How forecasting and what-if analysis works in Quicksight?

Forecasting and what-if analysis features are the advanced built-in machine learning algorithms Amazon Quicksight. With a few simple clicks, we can apply these algorithms to the datasets and make them available in the dashboard.

Anomalies in the data are automatically excluded by Amazon QuickSight from having an impact on the projection. Additionally, interactive what-if analysis can be done with ML-powered forecasting to identify the growth trajectory required to accomplish corporate objectives. Let’s dive into the concepts.

Forecasting:

Following are some of the steps to add forecasts to your visuals in the Amazon Quicksight.

  • To create a forecast, it is necessary for us to have a date dimension and measure but you can add up to three measures in the visual. For instance, in the following visual we have the order date as a dimension and the order id as a measure.

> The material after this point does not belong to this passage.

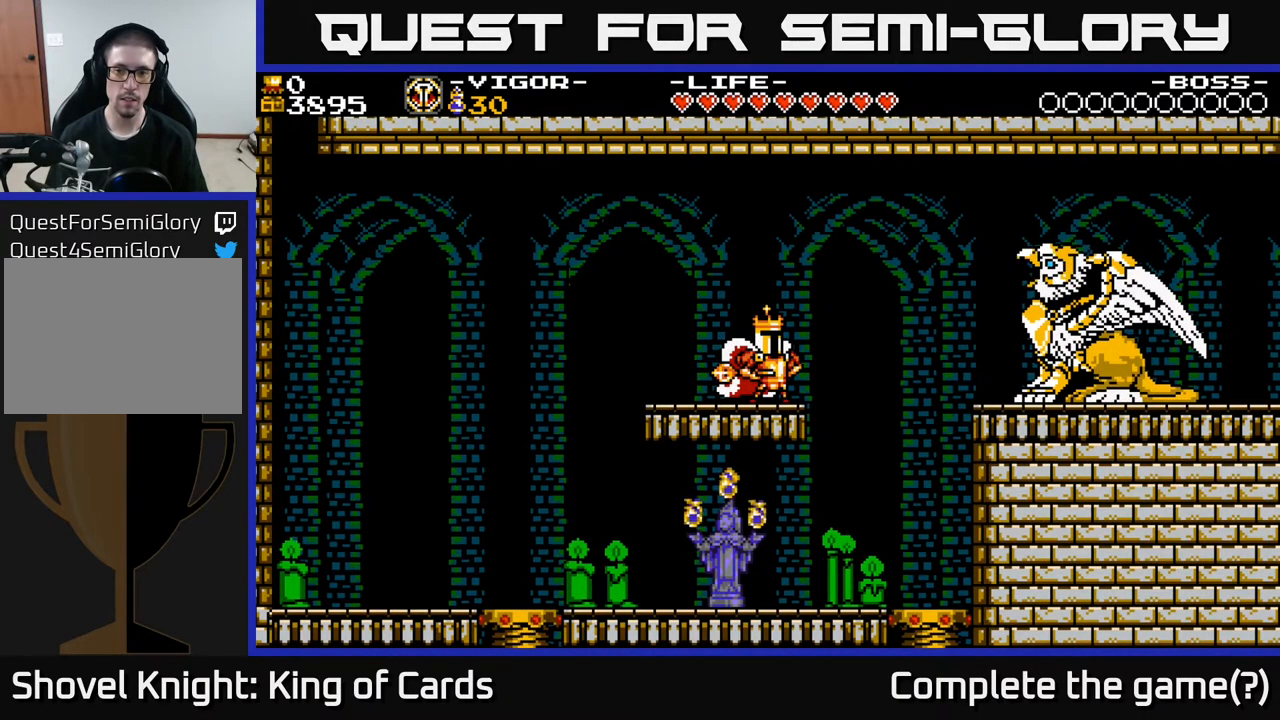
{"buttons": [], "events": []}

  • Then, after toggling the two down-ward arrows, you will see a bunch of options where you have to choose the option with the three dots and you will have a pop-up with options having Add forecast.
  • Choose add forecast option on the pop-up, now you will see the changes on your visual that show the forecast for the next 14 periods because by default QuickSight automatically analyses the past data and presents a graphical forecast for the subsequent 14 periods using the inbuilt machine learning algorithm.

  • Period Forward represents the periods to set for the future periods whereas Period backward is to set periods for the past, basically, it is a way to find out how well the forecasting is performed by applying the model to the previous periods.

  • Prediction Interval sets the forecasting range. By altering the prediction interval, the size of the possible range surrounding the forecast line is altered. For instance, in the following graphical representation when the prediction interval is set to 50, the upper and lower bound of the expected forecast values is narrowing down.

  • Seasonality decides how many time periods the data’s predictable seasonal pattern spans. The automatic setting is the default, and the range is 1-180.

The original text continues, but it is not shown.